Detecting Heart Attacks with Computed Tomography
Applying machine learning algorithms and texture analysis to CT images can identify heart attacks.
A combination of texture analysis and machine learning can detect heart attacks, also known as myocardial infarctions, on cardiac computed tomography (CT) images -- even those not visible to the eyes of trained radiologists.
In a recent proof-of-concept study in the journal Investigative Radiology, researchers applied machine learning algorithms and texture analysis (which objectively quantifies the texture of radiological images not visible to the naked eye) to a specific type of CT scan called non-contrast-enhanced low-dose cardiac CT.

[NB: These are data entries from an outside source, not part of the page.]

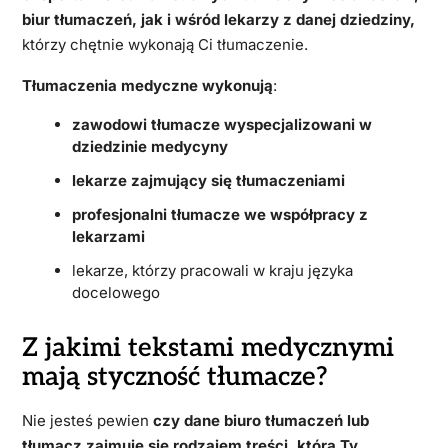
biur tłumaczeń, jak i wśród lekarzy z danej dziedziny,
którzy chętnie wykonają Ci tłumaczenie.
Tłumaczenia medyczne wykonują
:
zawodowi tłumacze wyspecjalizowani w
dziedzinie medycyny
lekarze zajmujący się tłumaczeniami
profesjonalni tłumacze we współpracy z
lekarzami
lekarze, którzy pracowali w kraju języka
docelowego
Z jakimi tekstami medycznymi
mają styczność tłumacze?
Nie jesteś pewien
czy dane biuro tłumaczeń lub
tłumacz zajmuje się rodzajem treści, którą Ty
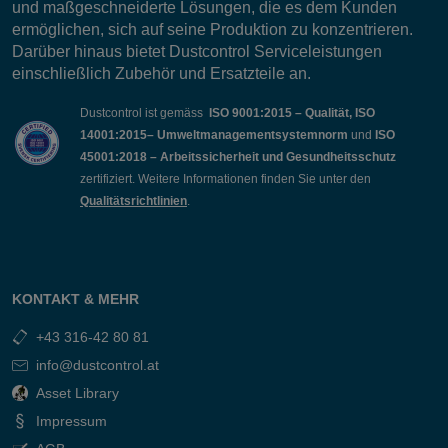
und maßgeschneiderte Lösungen, die es dem Kunden
ermöglichen, sich auf seine Produktion zu konzentrieren.
Darüber hinaus bietet Dustcontrol Serviceleistungen
einschließlich Zubehör und Ersatzteile an.
Dustcontrol ist gemäss
ISO 9001:2015 – Qualität, ISO
14001:2015– Umweltmanagementsystemnorm
und
ISO
45001:2018 – Arbeitssicherheit und Gesundheitsschutz
zertifiziert. Weitere Informationen finden Sie unter den
Qualitätsrichtlinien
.
KONTAKT & MEHR
+43 316-42 80 81
info@dustcontrol.at
Asset Library
Impressum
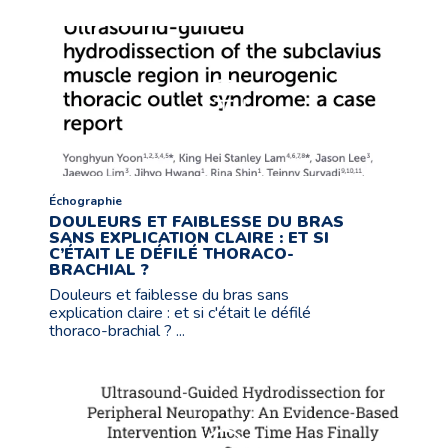
Échographie
DOULEURS ET FAIBLESSE DU BRAS
SANS EXPLICATION CLAIRE : ET SI
C’ÉTAIT LE DÉFILÉ THORACO-
BRACHIAL ?
Douleurs et faiblesse du bras sans
explication claire : et si c'était le défilé
thoraco-brachial ? ...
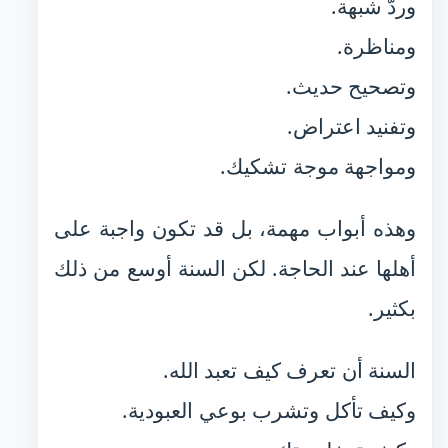
وردّ شبهة.
ومناظرة.
وتصحيح حديث.
وتفنيد اعتراض.
ومواجهة موجة تشكيك.
وهذه أبواب مهمة، بل قد تكون واجبة على
أهلها عند الحاجة. لكن السنة أوسع من ذلك
بكثير.
السنة أن تعرف كيف تعبد الله.
وكيف تأكل وتشرب بوعي العبودية.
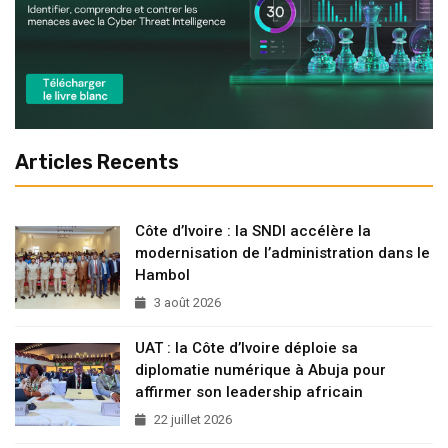
Articles Recents
Côte d’Ivoire : la SNDI accélère la
modernisation de l’administration dans le
Hambol
3 août 2026
UAT : la Côte d’Ivoire déploie sa
diplomatie numérique à Abuja pour
affirmer son leadership africain
22 juillet 2026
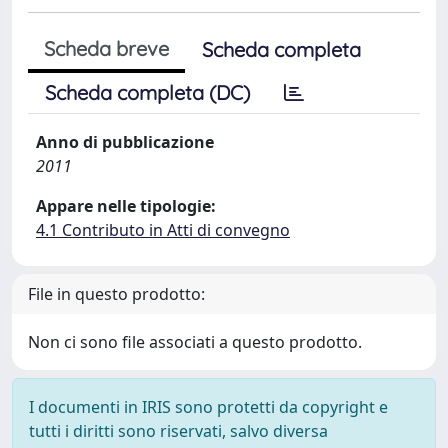
Scheda breve
Scheda completa
Scheda completa (DC)
Anno di pubblicazione
2011
Appare nelle tipologie:
4.1 Contributo in Atti di convegno
File in questo prodotto:
Non ci sono file associati a questo prodotto.
I documenti in IRIS sono protetti da copyright e
tutti i diritti sono riservati, salvo diversa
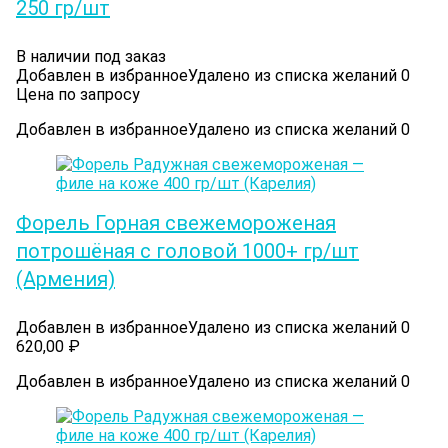
250 гр/шт
В наличии под заказ
Добавлен в избранное
Удалено из списка желаний
0
Цена по запросу
Добавлен в избранное
Удалено из списка желаний
0
Форель Горная свежемороженая
потрошёная с головой 1000+ гр/шт
(Армения)
Добавлен в избранное
Удалено из списка желаний
0
620,00
₽
Добавлен в избранное
Удалено из списка желаний
0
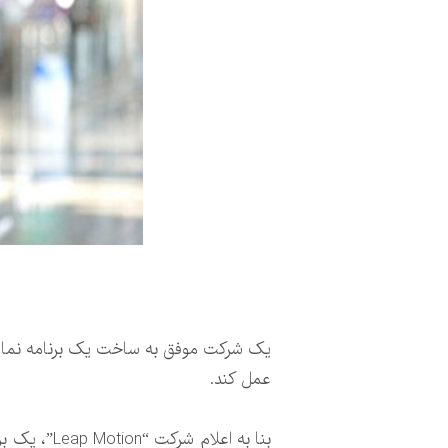
عمل کند.
بنا به اعل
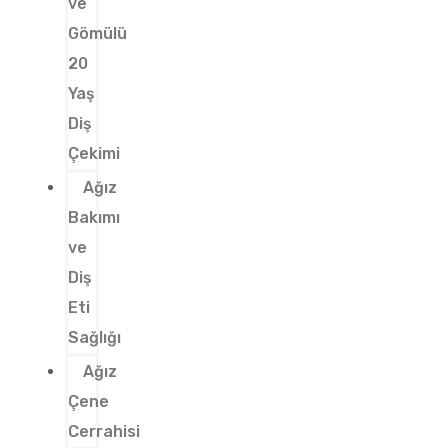
ve
Gömülü
20
Yaş
Diş
Çekimi
Ağız
Bakımı
ve
Diş
Eti
Sağlığı
Ağız
Çene
Cerrahisi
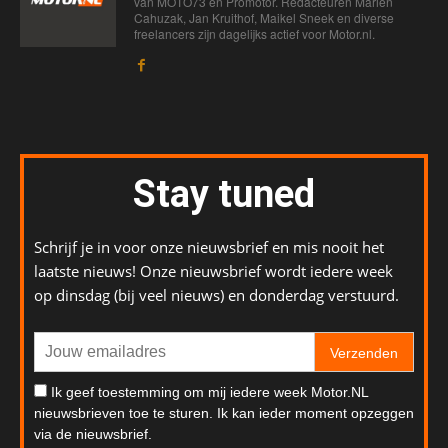
van MOTO73 en Promotor. Redacteuren Marien
Cahuzak, Jan Kruithof, Maikel Sneek en diverse
freelancers zijn dagelijks actief voor Motor.nl.
Stay tuned
Schrijf je in voor onze nieuwsbrief en mis nooit het
laatste nieuws! Onze nieuwsbrief wordt iedere week
op dinsdag (bij veel nieuws) en donderdag verstuurd.
Verzenden
Ik geef toestemming om mij iedere week Motor.NL
nieuwsbrieven toe te sturen. Ik kan ieder moment opzeggen
via de nieuwsbrief.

The researchers compared patients who had previously been diagnosed with either acute or chronic myocardial infarction to controls with no cardiac abnormalities. Using non-contrast-enhanced low-dose cardiac CT images, they performed texture analysis and applied machine learning classifiers including an artificial neural network employing deep learning. Additionally, two experienced radiologists previously uninvolved in the subjects' care visually assessed the images for signs of myocardial infarction.
The results indicated that certain texture analysis features, combined with machine learning algorithms, can identify patients with myocardial infarction on non-contrast-enhanced low-dose cardiac CT images with high accuracy and sensitivity.
What’s more, the experienced radiologists were not able to identify myocardial infarction in these images by visual assessment alone. So, texture analysis and machine learning show promise for unveiling information not visible to the naked eye on non-contrast-enhanced low-dose cardiac CT images.